Cancer immunotherapy targets the regulation of T cells to enhance the antitumor immunity and has achieved the success against certain cancers15. However, clinical trials for GBM patients with different vaccines show no responses or only 30% were responsive8,9,64. In part, this may result from a non-immunogenic tumor microenvironment, which lacks the expression of immunogenic markers or infiltration of immune cells into tumors15. Thus combination treatment is essential to improve the immunogenicity of glioma microenvironment.
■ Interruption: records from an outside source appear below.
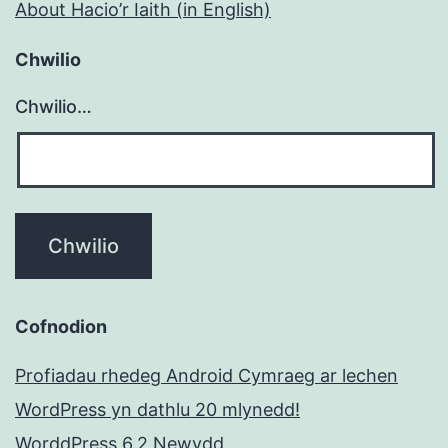
About Hacio’r Iaith (in English)
Chwilio
Chwilio…
Cofnodion
Profiadau rhedeg Android Cymraeg ar lechen
WordPress yn dathlu 20 mlynedd!
WorddPress 6.2 Newydd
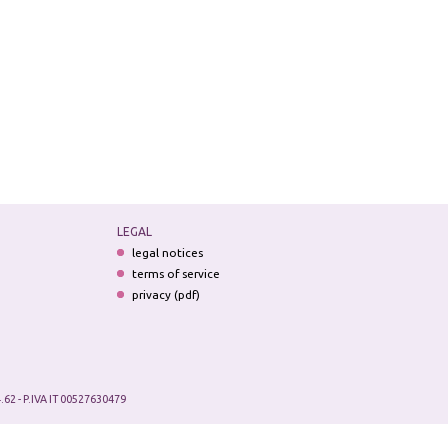
LEGAL
legal notices
terms of service
privacy (pdf)
.62 - P.IVA IT 00527630479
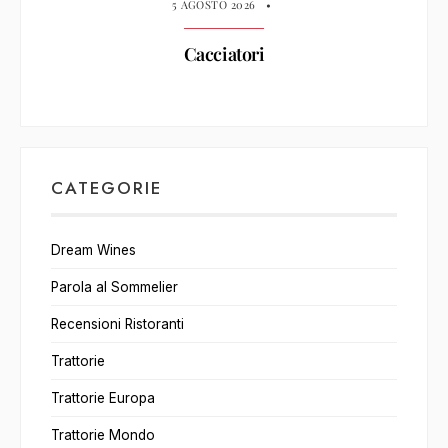
5 AGOSTO 2026
•
Cacciatori
CATEGORIE
Dream Wines
Parola al Sommelier
Recensioni Ristoranti
Trattorie
Trattorie Europa
Trattorie Mondo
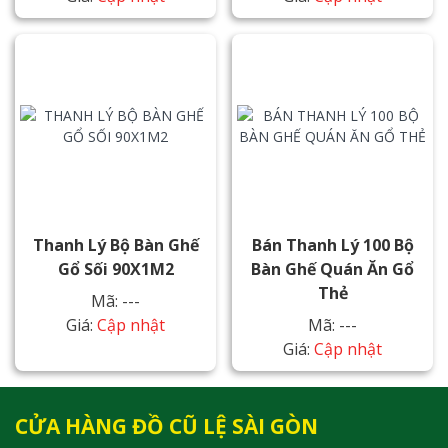
Thanh Lý Bộ Bàn Ghế
Bán Thanh Lý 100 Bộ
Gổ Sối 90X1M2
Bàn Ghế Quán Ăn Gổ
Thẻ
Mã: ---
Giá:
Cập nhật
Mã: ---
Giá:
Cập nhật
CỬA HÀNG ĐỒ CŨ LỆ SÀI GÒN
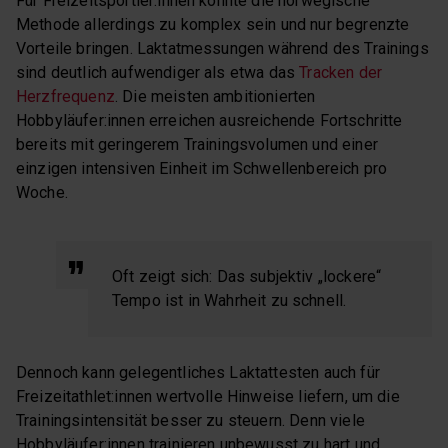
Für Freizeitsportler:innen könnte die norwegische
Methode allerdings zu komplex sein und nur begrenzte
Vorteile bringen. Laktatmessungen während des Trainings
sind deutlich aufwendiger als etwa das
Tracken der
Herzfrequenz
. Die meisten ambitionierten
Hobbyläufer:innen erreichen ausreichende Fortschritte
bereits mit geringerem Trainingsvolumen und einer
einzigen intensiven Einheit im Schwellenbereich pro
Woche.
Oft zeigt sich: Das subjektiv „lockere“
Tempo ist in Wahrheit zu schnell.
Dennoch kann gelegentliches Laktattesten auch für
Freizeitathlet:innen wertvolle Hinweise liefern, um die
Trainingsintensität besser zu steuern. Denn viele
Hobbyläufer:innen trainieren unbewusst zu hart und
In this study, combination treatment of T+H increased CD8+IFNγ+ cell infiltration and reduced Treg cells and especially promoted the infiltration of CD8+ cells into the weakly immunogenic SB28-GFP tumors. In addition, combination treatment with NHE1 blockade, TMZ, and the anti-PD-1 immune checkpoint therapy prolonged the glioma-bearing mouse median survival in both SB28-GFP and GL26 glioma models. However, it did not achieve better outcome (only 2/7 mice lived >90 days d.p.i.). The causes could be due to less optimal doses or treatment timing. HOE642 displays a short half-life (~3.5 h in human serum65,66), and further optimizing the combination therapy protocol by concurrent administration of HOE642 with the anti-PD-1 therapy or optimizing dosages of HOE642 should be considered in future experimental designs.
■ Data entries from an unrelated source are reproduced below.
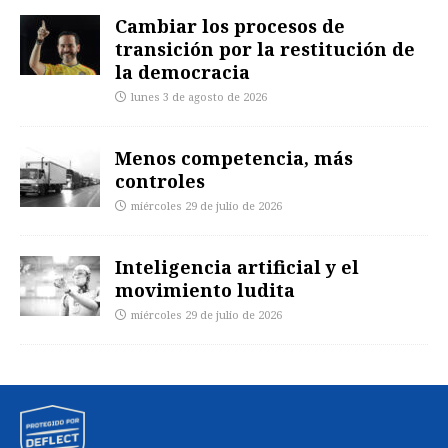
Cambiar los procesos de
transición por la restitución de
la democracia
lunes 3 de agosto de 2026
Menos competencia, más
controles
miércoles 29 de julio de 2026
Inteligencia artificial y el
movimiento ludita
miércoles 29 de julio de 2026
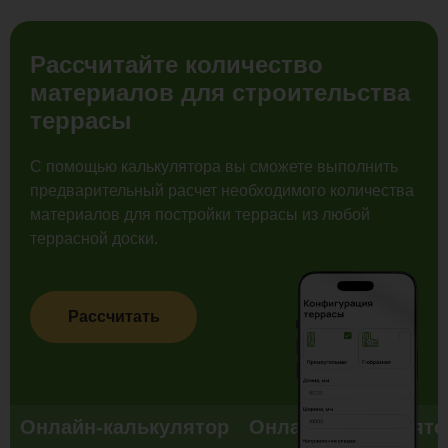
Рассчитайте количество
материалов для строительства
террасы
С помощью калькулятора вы сможете выполнить
предварительный расчет необходимого количества
материалов для постройки террасы из любой
террасной доски.
Рассчитать
Онлайн-калькулятор
Онлайн-калькулято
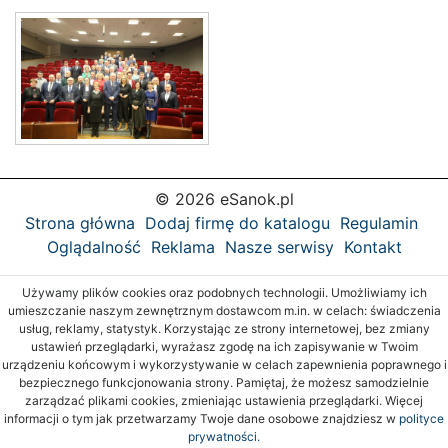
© 2026 eSanok.pl
Strona główna
Dodaj firmę do katalogu
Regulamin
Oglądalność
Reklama
Nasze serwisy
Kontakt
Używamy plików cookies oraz podobnych technologii. Umożliwiamy ich
umieszczanie naszym zewnętrznym dostawcom m.in. w celach: świadczenia
usług, reklamy, statystyk. Korzystając ze strony internetowej, bez zmiany
ustawień przeglądarki, wyrażasz zgodę na ich zapisywanie w Twoim
urządzeniu końcowym i wykorzystywanie w celach zapewnienia poprawnego i
bezpiecznego funkcjonowania strony. Pamiętaj, że możesz samodzielnie
zarządzać plikami cookies, zmieniając ustawienia przeglądarki. Więcej
informacji o tym jak przetwarzamy Twoje dane osobowe znajdziesz w
polityce
prywatności.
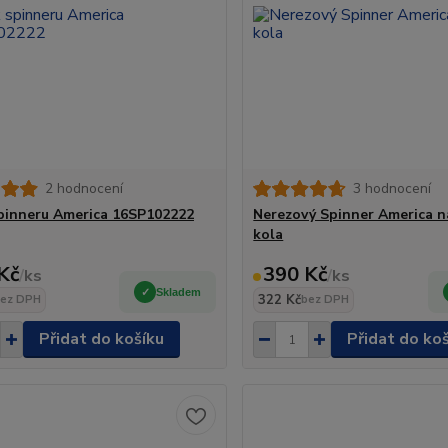
2 hodnocení
3 hodnocení
pinneru America 16SP102222
Nerezový Spinner America n
kola
Kč
390 Kč
/
ks
/
ks
Skladem
322 Kč
ez DPH
bez DPH
Přidat do košíku
Přidat do ko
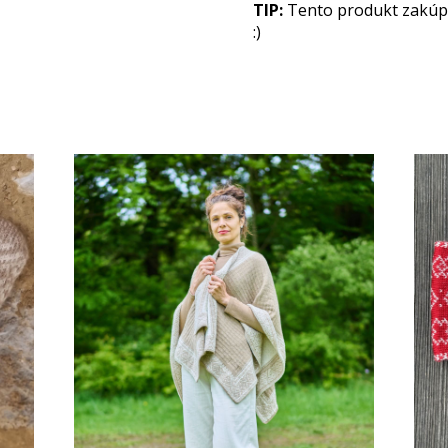
TIP:
Tento produkt zakúpit
:)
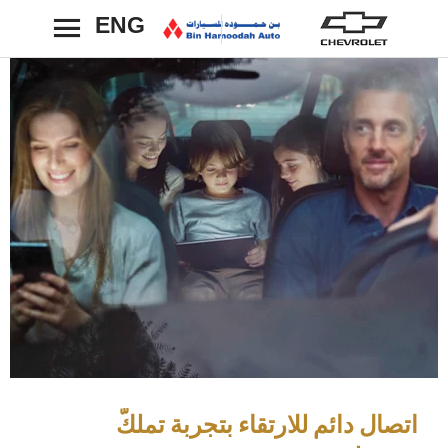
ENG
رجوع
اتصال دائم للارتقاء بتجربة تملكّ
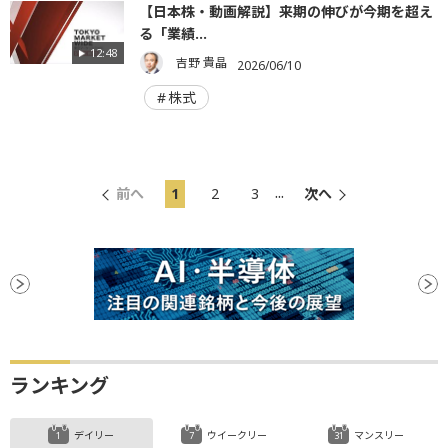
【日本株・動画解説】来期の伸びが今期を超え
る「業績...
12:48
吉野 貴晶
2026/06/10
株式
...
前へ
1
2
3
次へ
ランキング
デイリー
ウイークリー
マンスリー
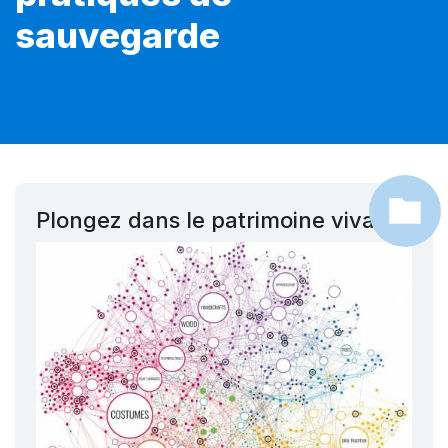
sauvegarde
Plongez dans le patrimoine vivant !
In summary, we report here that TMZ therapy increases the expression of cytoprotective protein NHE1 in glioma. Combining TMZ therapy with NHE1 inhibitor enhances TMZ-induced glioma apoptosis and reduces proliferation and tumor growth. Moreover, blockade of NHE1 stimulates pro-inflammatory polarization of TAMs and increases tumor infiltration of CD8+ cells. Furthermore, combining inhibition of NHE1 with TMZ and anti-PD-1 therapy significantly extends the median survival in both immunogenic and non-immunogenic mouse glioma models (Supplemental Figure 9). Our findings suggest that blockade of NHE1 protein presents a new strategy for improving TMZ chemotherapy and antitumor immunotherapy.